### Task description
Each line must appear in the answer exactly as it does in the data.

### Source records
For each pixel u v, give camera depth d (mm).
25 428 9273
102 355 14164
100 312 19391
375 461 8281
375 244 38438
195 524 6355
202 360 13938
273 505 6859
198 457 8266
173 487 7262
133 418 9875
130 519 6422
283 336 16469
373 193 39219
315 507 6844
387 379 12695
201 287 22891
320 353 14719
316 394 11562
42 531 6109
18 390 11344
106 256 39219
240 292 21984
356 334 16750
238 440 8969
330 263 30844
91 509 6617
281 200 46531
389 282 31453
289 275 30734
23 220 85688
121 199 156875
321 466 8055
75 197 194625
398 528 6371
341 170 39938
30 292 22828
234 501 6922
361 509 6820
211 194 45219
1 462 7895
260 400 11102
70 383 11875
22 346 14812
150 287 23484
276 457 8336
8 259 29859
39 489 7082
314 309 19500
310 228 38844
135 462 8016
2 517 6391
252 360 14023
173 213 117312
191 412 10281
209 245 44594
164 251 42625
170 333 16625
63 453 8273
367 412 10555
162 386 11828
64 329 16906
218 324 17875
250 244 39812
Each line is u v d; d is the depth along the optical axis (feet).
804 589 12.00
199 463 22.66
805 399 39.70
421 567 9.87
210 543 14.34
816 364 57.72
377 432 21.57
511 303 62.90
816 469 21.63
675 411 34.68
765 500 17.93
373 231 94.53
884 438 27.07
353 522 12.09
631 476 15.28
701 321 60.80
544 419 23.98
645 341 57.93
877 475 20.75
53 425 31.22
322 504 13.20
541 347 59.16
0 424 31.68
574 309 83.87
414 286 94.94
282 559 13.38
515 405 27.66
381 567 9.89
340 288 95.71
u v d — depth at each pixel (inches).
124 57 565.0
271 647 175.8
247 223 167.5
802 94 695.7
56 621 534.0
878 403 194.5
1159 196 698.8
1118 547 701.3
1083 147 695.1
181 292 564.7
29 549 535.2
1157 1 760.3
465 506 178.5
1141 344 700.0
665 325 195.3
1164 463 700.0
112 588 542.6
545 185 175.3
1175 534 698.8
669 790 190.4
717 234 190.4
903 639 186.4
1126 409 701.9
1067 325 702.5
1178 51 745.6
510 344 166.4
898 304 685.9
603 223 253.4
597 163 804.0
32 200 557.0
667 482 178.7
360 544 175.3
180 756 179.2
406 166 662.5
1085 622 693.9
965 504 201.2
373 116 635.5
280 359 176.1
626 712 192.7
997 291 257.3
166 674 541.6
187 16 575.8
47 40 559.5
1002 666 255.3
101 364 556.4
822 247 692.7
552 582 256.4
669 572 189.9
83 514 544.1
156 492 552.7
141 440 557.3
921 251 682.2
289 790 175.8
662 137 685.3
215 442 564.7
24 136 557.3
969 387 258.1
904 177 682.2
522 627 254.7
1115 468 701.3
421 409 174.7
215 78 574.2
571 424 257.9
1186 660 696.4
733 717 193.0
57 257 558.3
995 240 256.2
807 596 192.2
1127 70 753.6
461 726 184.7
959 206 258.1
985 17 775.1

### Output of the task
For each pixel u v, give camera depth d (mm).
25 428 9273
102 355 14164
100 312 19391
375 461 8281
375 244 38438
195 524 6355
202 360 13938
273 505 6859
198 457 8266
173 487 7262
133 418 9875
130 519 6422
283 336 16469
373 193 39219
315 507 6844
387 379 12695
201 287 22891
320 353 14719
316 394 11562
42 531 6109
18 390 11344
106 256 39219
240 292 21984
356 334 16750
238 440 8969
330 263 30844
91 509 6617
281 200 46531
389 282 31453
289 275 30734
23 220 85688
121 199 156875
321 466 8055
75 197 194625
398 528 6371
341 170 39938
30 292 22828
234 501 6922
361 509 6820
211 194 45219
1 462 7895
260 400 11102
70 383 11875
22 346 14812
150 287 23484
276 457 8336
8 259 29859
39 489 7082
314 309 19500
310 228 38844
135 462 8016
2 517 6391
252 360 14023
173 213 117312
191 412 10281
209 245 44594
164 251 42625
170 333 16625
63 453 8273
367 412 10555
162 386 11828
64 329 16906
218 324 17875
250 244 39812
Each line is u v d; d is the depth along the optical axis (feet).
804 589 12.00
199 463 22.66
805 399 39.70
421 567 9.87
210 543 14.34
816 364 57.72
377 432 21.57
511 303 62.90
816 469 21.63
675 411 34.68
765 500 17.93
373 231 94.53
884 438 27.07
353 522 12.09
631 476 15.28
701 321 60.80
544 419 23.98
645 341 57.93
877 475 20.75
53 425 31.22
322 504 13.20
541 347 59.16
0 424 31.68
574 309 83.87
414 286 94.94
282 559 13.38
515 405 27.66
381 567 9.89
340 288 95.71
u v d — depth at each pixel (inches).
124 57 565.0
271 647 175.8
247 223 167.5
802 94 695.7
56 621 534.0
878 403 194.5
1159 196 698.8
1118 547 701.3
1083 147 695.1
181 292 564.7
29 549 535.2
1157 1 760.3
465 506 178.5
1141 344 700.0
665 325 195.3
1164 463 700.0
112 588 542.6
545 185 175.3
1175 534 698.8
669 790 190.4
717 234 190.4
903 639 186.4
1126 409 701.9
1067 325 702.5
1178 51 745.6
510 344 166.4
898 304 685.9
603 223 253.4
597 163 804.0
32 200 557.0
667 482 178.7
360 544 175.3
180 756 179.2
406 166 662.5
1085 622 693.9
965 504 201.2
373 116 635.5
280 359 176.1
626 712 192.7
997 291 257.3
166 674 541.6
187 16 575.8
47 40 559.5
1002 666 255.3
101 364 556.4
822 247 692.7
552 582 256.4
669 572 189.9
83 514 544.1
156 492 552.7
141 440 557.3
921 251 682.2
289 790 175.8
662 137 685.3
215 442 564.7
24 136 557.3
969 387 258.1
904 177 682.2
522 627 254.7
1115 468 701.3
421 409 174.7
215 78 574.2
571 424 257.9
1186 660 696.4
733 717 193.0
57 257 558.3
995 240 256.2
807 596 192.2
1127 70 753.6
461 726 184.7
959 206 258.1
985 17 775.1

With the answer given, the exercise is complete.